For teams that need Redis’s features (persistence, cross-language access, exactly-once delivery), those costs are worth paying. For teams that don’t, they’re pure overhead. FastWorker is the design that falls out of asking “what if we don’t pay them?”

Failure modes

The honest downside of keeping coordination in a single process is that the process is a single point of coordination. If the control plane crashes, in-memory state is lost:

Queued tasks that hadn’t been dispatched yet → lost
In-flight tasks on subworkers → complete, but the result cache loses them
Client connections → drop, reconnect on restart

This is a conscious tradeoff. For the target use case — short tasks, modest volume, restartable work — it’s acceptable. For workloads where queued tasks must survive a crash, you should either (a) drive retry from your application state, not the queue, or (b) use a broker-backed queue like Celery.

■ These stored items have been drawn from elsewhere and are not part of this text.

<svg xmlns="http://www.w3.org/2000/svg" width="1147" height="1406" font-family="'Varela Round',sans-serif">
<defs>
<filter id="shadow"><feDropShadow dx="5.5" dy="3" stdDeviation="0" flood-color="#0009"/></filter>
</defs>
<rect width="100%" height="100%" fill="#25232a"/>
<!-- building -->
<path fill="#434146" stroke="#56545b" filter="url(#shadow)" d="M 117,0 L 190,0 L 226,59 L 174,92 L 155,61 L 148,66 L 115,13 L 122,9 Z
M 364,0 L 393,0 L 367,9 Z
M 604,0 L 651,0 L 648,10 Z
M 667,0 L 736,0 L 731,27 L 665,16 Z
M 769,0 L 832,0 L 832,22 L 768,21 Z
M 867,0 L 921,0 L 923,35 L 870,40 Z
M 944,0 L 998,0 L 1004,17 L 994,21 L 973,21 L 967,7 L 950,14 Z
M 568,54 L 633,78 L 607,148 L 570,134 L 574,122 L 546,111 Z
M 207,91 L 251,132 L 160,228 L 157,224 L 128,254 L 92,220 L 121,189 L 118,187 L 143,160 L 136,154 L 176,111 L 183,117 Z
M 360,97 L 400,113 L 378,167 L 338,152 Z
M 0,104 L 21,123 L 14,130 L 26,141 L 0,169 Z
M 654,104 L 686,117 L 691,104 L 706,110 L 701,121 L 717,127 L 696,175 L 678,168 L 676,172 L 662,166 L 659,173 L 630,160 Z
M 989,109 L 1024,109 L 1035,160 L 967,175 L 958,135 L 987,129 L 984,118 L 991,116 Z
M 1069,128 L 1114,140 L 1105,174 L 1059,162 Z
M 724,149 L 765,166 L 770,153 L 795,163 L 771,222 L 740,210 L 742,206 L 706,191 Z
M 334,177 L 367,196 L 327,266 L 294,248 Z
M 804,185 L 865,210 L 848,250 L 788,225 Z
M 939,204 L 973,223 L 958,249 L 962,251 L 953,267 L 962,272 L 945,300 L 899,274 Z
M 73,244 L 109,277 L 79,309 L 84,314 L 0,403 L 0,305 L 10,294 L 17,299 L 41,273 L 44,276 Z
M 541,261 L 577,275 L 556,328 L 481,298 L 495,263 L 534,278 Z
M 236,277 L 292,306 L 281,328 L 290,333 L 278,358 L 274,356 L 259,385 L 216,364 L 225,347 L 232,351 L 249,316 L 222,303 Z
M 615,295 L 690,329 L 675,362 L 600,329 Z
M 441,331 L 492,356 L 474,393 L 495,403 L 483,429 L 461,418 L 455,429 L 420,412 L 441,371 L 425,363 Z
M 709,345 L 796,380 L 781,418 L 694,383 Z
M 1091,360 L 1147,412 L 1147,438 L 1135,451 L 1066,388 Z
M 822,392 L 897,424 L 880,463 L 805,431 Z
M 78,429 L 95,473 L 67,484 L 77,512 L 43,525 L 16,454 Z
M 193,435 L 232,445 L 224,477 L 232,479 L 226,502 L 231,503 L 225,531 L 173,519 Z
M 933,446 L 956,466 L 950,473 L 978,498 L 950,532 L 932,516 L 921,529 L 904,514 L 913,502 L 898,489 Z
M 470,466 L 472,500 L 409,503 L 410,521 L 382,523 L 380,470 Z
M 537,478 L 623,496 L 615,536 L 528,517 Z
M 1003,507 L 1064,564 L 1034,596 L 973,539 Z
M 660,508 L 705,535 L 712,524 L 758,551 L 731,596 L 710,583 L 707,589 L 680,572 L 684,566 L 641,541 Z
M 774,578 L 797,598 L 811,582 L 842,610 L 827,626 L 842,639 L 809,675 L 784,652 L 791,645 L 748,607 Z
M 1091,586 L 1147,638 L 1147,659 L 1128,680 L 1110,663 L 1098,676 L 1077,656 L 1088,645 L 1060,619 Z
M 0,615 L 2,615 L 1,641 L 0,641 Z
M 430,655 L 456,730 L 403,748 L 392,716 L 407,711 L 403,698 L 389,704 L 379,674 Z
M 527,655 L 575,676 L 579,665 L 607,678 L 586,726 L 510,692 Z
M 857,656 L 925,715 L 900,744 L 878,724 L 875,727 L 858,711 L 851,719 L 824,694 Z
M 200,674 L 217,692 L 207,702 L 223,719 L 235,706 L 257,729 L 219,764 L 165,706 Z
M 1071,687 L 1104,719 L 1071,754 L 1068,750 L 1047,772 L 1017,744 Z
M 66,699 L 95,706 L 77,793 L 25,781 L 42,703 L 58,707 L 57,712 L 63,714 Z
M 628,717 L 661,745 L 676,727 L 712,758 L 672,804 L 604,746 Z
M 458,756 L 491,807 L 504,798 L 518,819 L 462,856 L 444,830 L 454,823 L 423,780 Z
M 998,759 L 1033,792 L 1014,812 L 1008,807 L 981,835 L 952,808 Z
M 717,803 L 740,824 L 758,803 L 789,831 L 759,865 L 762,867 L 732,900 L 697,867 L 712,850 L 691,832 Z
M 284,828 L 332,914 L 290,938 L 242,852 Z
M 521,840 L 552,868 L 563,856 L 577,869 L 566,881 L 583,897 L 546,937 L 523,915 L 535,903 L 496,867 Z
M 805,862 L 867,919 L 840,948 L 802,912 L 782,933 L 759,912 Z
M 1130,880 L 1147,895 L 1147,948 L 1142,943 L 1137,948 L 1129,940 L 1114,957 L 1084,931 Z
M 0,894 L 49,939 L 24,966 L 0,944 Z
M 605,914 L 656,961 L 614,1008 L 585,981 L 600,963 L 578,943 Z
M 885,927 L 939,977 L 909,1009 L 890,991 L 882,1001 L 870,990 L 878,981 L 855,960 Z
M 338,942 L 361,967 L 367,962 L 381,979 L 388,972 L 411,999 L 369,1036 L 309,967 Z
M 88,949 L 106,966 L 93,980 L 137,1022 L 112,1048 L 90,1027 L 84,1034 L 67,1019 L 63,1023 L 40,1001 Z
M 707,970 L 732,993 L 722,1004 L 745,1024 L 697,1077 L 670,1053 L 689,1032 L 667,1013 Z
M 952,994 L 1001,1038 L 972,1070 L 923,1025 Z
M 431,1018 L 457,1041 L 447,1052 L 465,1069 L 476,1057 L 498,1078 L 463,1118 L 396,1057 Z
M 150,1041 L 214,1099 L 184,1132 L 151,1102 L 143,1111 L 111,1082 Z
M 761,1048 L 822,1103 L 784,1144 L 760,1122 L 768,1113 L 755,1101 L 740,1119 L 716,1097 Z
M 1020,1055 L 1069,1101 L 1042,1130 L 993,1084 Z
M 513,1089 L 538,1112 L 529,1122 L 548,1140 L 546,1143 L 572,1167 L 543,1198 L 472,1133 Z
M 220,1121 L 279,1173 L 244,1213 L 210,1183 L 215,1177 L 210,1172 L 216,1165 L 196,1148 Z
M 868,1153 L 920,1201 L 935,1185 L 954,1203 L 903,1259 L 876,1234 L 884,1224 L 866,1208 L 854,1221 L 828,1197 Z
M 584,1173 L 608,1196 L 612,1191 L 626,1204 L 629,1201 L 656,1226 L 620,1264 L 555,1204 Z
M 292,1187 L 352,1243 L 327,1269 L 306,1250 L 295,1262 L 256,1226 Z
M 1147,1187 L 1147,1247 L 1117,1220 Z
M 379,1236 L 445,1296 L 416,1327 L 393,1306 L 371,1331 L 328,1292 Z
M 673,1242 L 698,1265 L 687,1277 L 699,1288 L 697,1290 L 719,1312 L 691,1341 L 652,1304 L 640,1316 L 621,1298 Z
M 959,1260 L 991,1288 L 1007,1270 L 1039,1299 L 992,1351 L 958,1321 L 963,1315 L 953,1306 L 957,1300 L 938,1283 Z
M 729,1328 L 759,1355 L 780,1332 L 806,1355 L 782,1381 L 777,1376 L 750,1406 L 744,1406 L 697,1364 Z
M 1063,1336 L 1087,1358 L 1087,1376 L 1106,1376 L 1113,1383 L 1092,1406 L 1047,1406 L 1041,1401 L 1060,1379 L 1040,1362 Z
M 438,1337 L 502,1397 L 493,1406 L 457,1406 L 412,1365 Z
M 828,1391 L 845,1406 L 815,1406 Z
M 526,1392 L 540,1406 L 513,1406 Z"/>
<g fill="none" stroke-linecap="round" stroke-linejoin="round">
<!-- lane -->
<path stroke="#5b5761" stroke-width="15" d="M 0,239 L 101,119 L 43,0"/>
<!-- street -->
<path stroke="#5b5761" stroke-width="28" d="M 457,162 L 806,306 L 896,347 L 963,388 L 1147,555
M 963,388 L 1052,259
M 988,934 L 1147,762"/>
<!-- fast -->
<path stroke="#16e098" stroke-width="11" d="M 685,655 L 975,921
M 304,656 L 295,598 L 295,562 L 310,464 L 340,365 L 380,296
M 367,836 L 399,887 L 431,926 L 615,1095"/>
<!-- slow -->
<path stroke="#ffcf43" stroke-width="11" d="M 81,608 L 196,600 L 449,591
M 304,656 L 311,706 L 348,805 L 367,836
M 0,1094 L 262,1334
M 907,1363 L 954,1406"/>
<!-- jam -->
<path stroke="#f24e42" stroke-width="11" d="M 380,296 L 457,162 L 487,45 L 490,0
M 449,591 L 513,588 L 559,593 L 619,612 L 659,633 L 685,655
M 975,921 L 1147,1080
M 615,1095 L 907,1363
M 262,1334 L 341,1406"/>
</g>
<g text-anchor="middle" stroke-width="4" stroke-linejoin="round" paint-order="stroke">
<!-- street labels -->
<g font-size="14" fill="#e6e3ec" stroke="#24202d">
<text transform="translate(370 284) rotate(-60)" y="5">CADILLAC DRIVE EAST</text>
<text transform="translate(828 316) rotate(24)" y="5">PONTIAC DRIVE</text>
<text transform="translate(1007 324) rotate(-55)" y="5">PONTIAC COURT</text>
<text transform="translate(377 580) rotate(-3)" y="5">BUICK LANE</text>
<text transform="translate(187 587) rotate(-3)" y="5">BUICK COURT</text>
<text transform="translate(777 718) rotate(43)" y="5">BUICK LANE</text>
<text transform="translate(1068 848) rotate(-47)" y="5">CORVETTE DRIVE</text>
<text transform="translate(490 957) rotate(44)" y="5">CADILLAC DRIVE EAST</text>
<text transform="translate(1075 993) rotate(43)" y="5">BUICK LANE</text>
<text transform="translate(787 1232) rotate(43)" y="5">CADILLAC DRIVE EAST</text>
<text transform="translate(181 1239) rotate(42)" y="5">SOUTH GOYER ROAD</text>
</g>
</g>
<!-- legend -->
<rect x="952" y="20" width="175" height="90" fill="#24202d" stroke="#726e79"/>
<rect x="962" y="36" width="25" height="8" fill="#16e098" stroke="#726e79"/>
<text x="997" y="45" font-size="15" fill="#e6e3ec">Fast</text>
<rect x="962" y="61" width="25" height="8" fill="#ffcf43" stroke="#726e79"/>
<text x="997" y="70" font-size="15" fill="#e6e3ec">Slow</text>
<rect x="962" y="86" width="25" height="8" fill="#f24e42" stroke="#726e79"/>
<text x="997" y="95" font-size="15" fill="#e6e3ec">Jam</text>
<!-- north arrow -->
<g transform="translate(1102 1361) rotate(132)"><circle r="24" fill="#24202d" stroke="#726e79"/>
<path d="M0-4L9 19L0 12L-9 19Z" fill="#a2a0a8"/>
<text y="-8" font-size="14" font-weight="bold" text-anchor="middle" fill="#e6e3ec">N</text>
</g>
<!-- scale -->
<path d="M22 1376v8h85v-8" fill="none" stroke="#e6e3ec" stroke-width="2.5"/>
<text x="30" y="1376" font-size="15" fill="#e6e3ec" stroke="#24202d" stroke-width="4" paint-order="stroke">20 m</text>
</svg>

Subworker failures are cleaner: the control plane notices missing heartbeats, removes the worker from the registry, and can redispatch or fail in-flight tasks. No manual intervention required.

What we didn’t build

Things that would have been tempting and that we left out:

A persistent task log. Would have made FastWorker a tiny broker. Out of scope.
Exactly-once delivery. Requires distributed consensus. Don’t want it.
Multiple control planes with replication. Requires Raft or equivalent. Not this system.
Cross-language subworkers. NNG is language-agnostic, but tasks are Python functions. Not worth the abstraction.

The scope constraint is a feature. Everything we didn’t build is something we don’t have to maintain.

In one sentence

FastWorker is what happens when you put the coordination logic of a task queue into a first-class Python process, pick NNG for the wire, and refuse to add anything else.

If that sentence makes sense to you, you already understand how the whole system works.